The lessons to be taken from Shafer are 1) although the employer was allowed to proceed despite the typographical error, the court did note that strict compliance with the Act is required. Accordingly, employers and defense attorneys should be extraordinarily careful when filing for review, both before the Commission and the Circuit Courts, as small errors could result in the loss of the ability to review substantive decisions, and 2) the case serves as a reminder that when an employee is terminated, for any reason, prior to reaching MMI, the fact that he or she had a light duty release is not sufficient to deny payments of temporary total disability benefits.
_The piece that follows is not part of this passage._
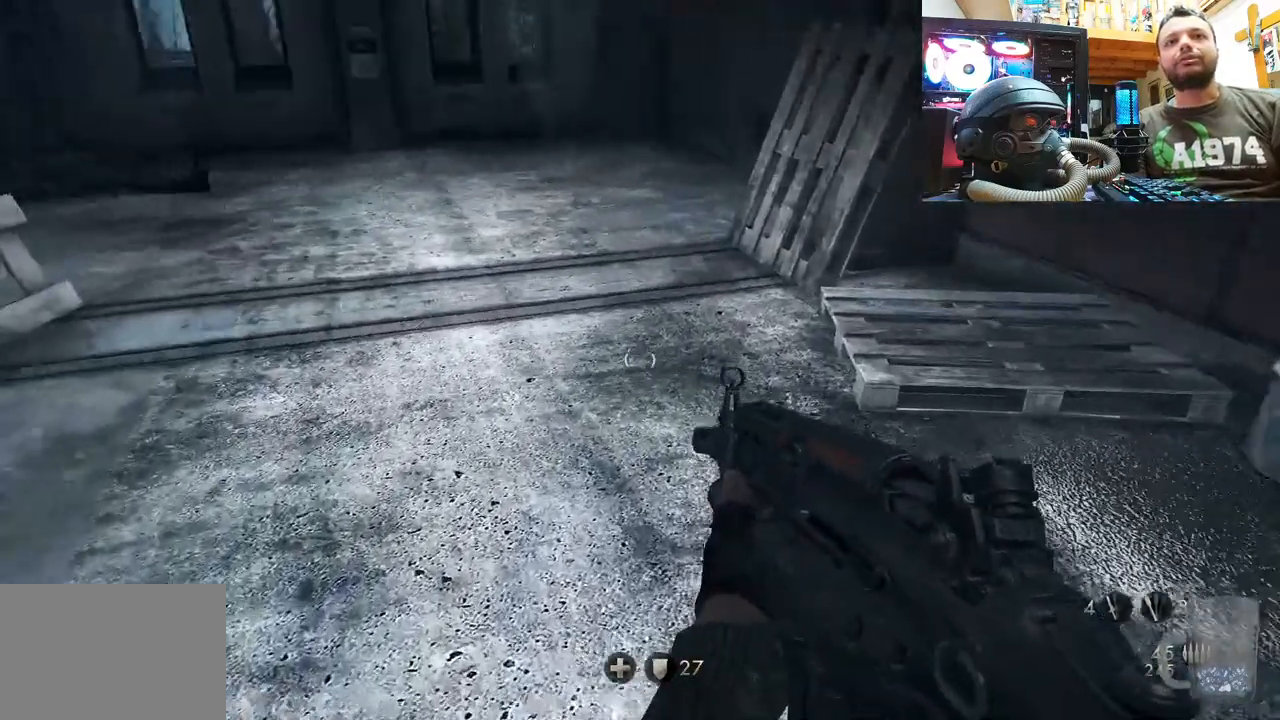
{"buttons": [], "left_stick": "up", "right_stick": "left", "events": []}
First District Finds That Production Bonus is Included in AWW Calculation

In Arcelor Mittle Steel v. Illinois Worker’s Compensation Commission, the First District reviewed how overtime and bonuses are calculated to reach an employer’s average weekly wage for workers compensation purposes. The Petitioner, Robert Common, was found to have an average weekly wage of $1,403.32. In calculating this average weekly wage, the Commission included the 40 hours per week that Common was scheduled to work, along with any mandatory overtime. Additionally, the collective bargaining agreement in place between the employer and the pertinent union included provisions regarding an “incentive plan.” The incentive plan consisted of two components, a production component and a safety component. It was undisputed that this bonus was not tied to the company stock price, was not seasonal, and was not given due to the generosity of management. The bonus was paid to a team of employees if certain production levels were met. Additionally, if no time was lost due to work related accidents a safety bonus was paid. The bonus was paid bi-weekly and was included as taxable income on the W2 form. As long as the conditions for receiving the bonus were met, the employer had no discretion in deciding whether or not to pay the bonus.

In affirming the Commission’s decision the First District noted that there is a distinction between incentive based pay which an employee receives in consideration for specific work performed as a matter of contractual right, and a bonus which an employee receives for no consideration, or a consideration of overall performance at the sole discretion of the employer. The court found that Common received the production bonuses in consideration for work performed pursuant to the collecting bargaining agreement, and not as an extra benefit provided by the employer gratuitously.

While determining whether a bonus or other type of compensation should be included in the AWW calculation is a fact specific inquiry that must be decided on a case by case basis, it would be prudent for employers and defense attorneys to be aware that simply because something is termed a “bonus” does not mean that it is automatically excluded from a petitioner’s average weekly wage.